It's been four years since I enrolled in my first iconography class. I'd been painting small stones that I called "pocket icons" and a nun who attended one of my "stone painting as meditation" classes told me that she'd studied with a local woman who taught traditional iconography. I thought it would be interesting to try that but was intimidated because it seemed to call for skills I didn't possess. I vascillated back and forth and then one day walked into a gallery to see a new show. The paintings on the walls were like nothing else I'd seen - they were so stunning in both subject and technique. As I was reading through the artist's bio, I realized that this was THE iconographer and before I could lose my nerve, I went home and called for an appointment.

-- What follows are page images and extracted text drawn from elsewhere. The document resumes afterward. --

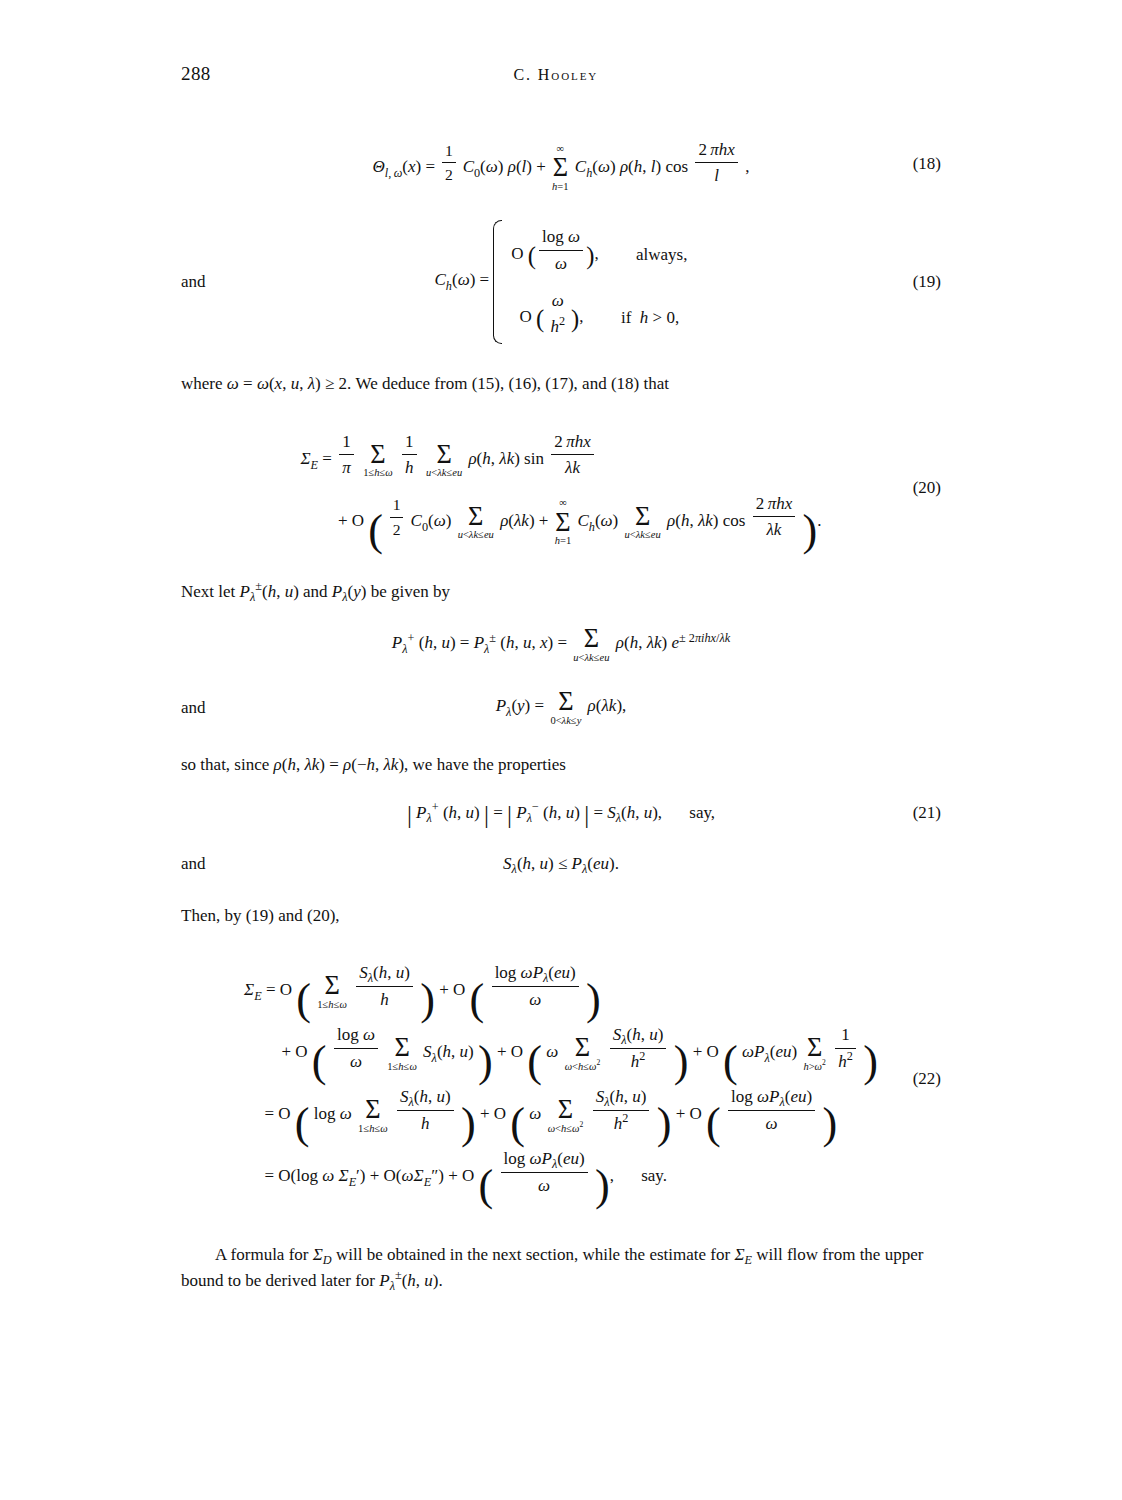288
C. Hooley
Θl, ω(x) = 12 C0(ω) ρ(l) + ∞Σh=1 Ch(ω) ρ(h, l) cos 2 πhx l , (18)
and
Ch(ω) = O (log ω ω),always, O (ωh2),if h > 0,
(19)
where ω = ω(x, u, λ) ≥ 2. We deduce from (15), (16), (17), and (18) that
ΣE = 1 π Σ 1≤h≤ω 1 h Σu<λk≤eu ρ(h, λk) sin 2 πhx λk + O ( 12 C0(ω) Σu<λk≤eu ρ(λk) + ∞Σh=1 Ch(ω) Σu<λk≤eu ρ(h, λk) cos 2 πhx λk ). (20)
Next let Pλ±(h, u) and Pλ(y) be given by
Pλ+ (h, u) = Pλ± (h, u, x) = Σu<λk≤eu ρ(h, λk) e± 2πihx/λk
and
Pλ(y) = Σ 0<λk≤y ρ(λk),
so that, since ρ(h, λk) = ρ(−h, λk), we have the properties
| Pλ+ (h, u) | = | Pλ− (h, u) | = Sλ(h, u), say, (21)
and
Sλ(h, u) ≤ Pλ(eu).
Then, by (19) and (20),
ΣE = O ( Σ 1≤h≤ω Sλ(h, u) h ) + O ( log ωPλ(eu) ω ) + O ( log ω ω Σ 1≤h≤ω Sλ(h, u) ) + O ( ω Σω<h≤ω2 Sλ(h, u) h2 ) + O ( ωPλ(eu) Σh>ω2 1 h2 ) = O ( log ω Σ 1≤h≤ω Sλ(h, u) h ) + O ( ω Σω<h≤ω2 Sλ(h, u) h2 ) + O ( log ωPλ(eu) ω ) = O(log ω ΣE′) + O(ωΣE″) + O ( log ωPλ(eu) ω ), say. (22)
A formula for ΣD will be obtained in the next section, while the estimate for ΣE will flow from the upper bound to be derived later for Pλ±(h, u).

I thought that I'd only go for one session - enough to complete an icon. I thought that the structure, the discipline might be too much for me on a long term basis. I thought wrong. Here it is, four years later, and I have no intention of quitting. I still do lots of other painting - which offers challenges and joys in other ways. I feel like everything I do is a learning adventure. There are times when I combine some of my own techniques of working on stones with methods and procedures that I've learned while writing icons. What I thought was a brief lookout point on my path actually became a different road, taking me somewhere interesting, though I couldn't tell you the destination.
I'll spend a few blogs soon on the process of iconography.
When have you been delightfully surprised by finding your preconceived assumptions wrong?